Friday, February 10, 2012

REVIEW: Miss Peregrine's Home for Peculiar Children by Ransom Riggs


Miss Peregrine's Home for Peculiar Children
by Ransom Riggs

“And that is how someone who is unusally susceptible to nightmares,night terrors, the Creeps, the Willies, and the Seeing Things That Aren't Really There talks himself into making one last trip to the abandoned, almost-certainly-haunted house where a dozen or more children met their untimely end.” 

Jacob grew up listening to his grandfather's stories about how he escaped the war in Europe and hid from monsters in an idyllic home for children with strange powers. As he got older, he started to realize that there was probably no such thing as girls who could levitate, or boys who could pick up giant rocks, or the mysterious caretaker of the house, "The Bird" - Miss Peregrine. Or child-eating monsters with tentacles coming out of their mouths. He distanced himself from his grandfather and ignored his desperate phone calls, blaming it on senility... until his grandfather ends up brutally murdered, and Jacob sees a glimpse of a monster disappearing into the dark woods. After many visits to a therapist, Jacob embarks on a quest to find the house, find Miss Peregrine, and get some answers. He gets more than he bargained for. 

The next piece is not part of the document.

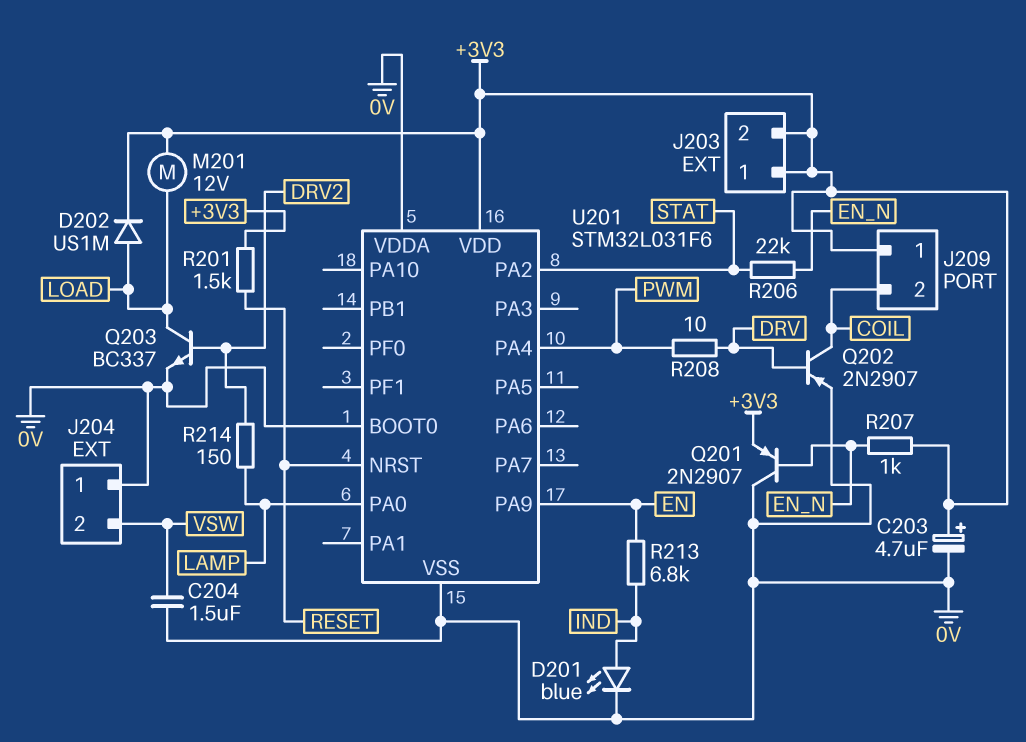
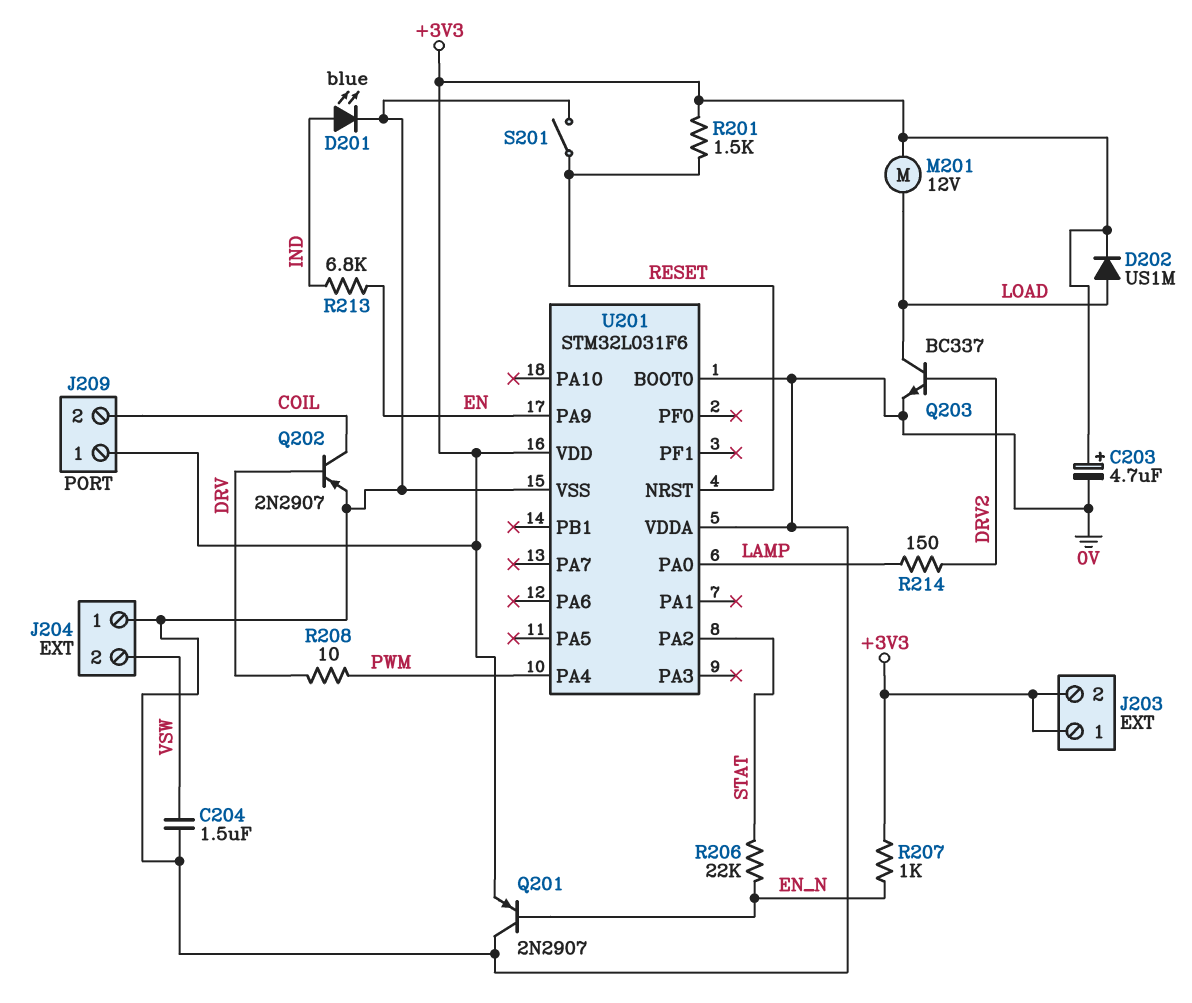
S201: none -> switch (0V, RESET)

I have a problem with expectations. I expected that this book would scare me shitless. That it would be full of thrills and chills, and that I would not be able to sleep. Like a weird mix of X-Men and the Woman in Black. That is not at all what this book is, and I was kind of disappointed. 

Don't get me wrong, this is a great first book for Riggs! He has some fun prose, like "The sky was the color of a new bruise." The beginning is fantastic, setting up his listless life, the shock and horror of his grandfather's murder, and the aftermath where everyone thinks he is crazy. I love his initial investigations when he sleuths around the Welsh island. I got some minor thrills when he is exploring the dark, musty ruins of what once was Miss Peregrine's Home, trying to solve the mystery of their fate, while hoping their ghosts did not kill him in the process. The last 50 pages are chock full of thrills, murder, monsters and bombs. 

However, (spoilers) he discovers the pocket of endless summer that is "the loop," an idyllic haven for the peculiar children who are now in their 80s, but eternally in children's bodies, still approaching the world as children. This was less satisfactory for me than if their was some element of Claudia from Interview with a Vampire in there. Fun, fucked-up psychology of an 80 year old trapped in a child's body. Anyway, this is where the story stops dead for me. They go swimming, and fall in love, and yes there are interesting characters to be introduced to, and lots of explaining, but other than that, not much happens for a good 100 pages. 

One interesting fact about the book is that all the photographs are real. He pulled them out of archives, yard sales, and personal collections. Sometimes I felt he was writing to justify the picture's presence in the book, but other times they creepily supported and expanded upon the text. 

It is a charming book (which is not what I expected to say about it), and a well-written first part of a series. At least it reads that way. I hope there are more books coming that can get into the guts of the action, mystery and horror without the weight of exposition. 

I said the same thing about the last book. Am I growing impatient?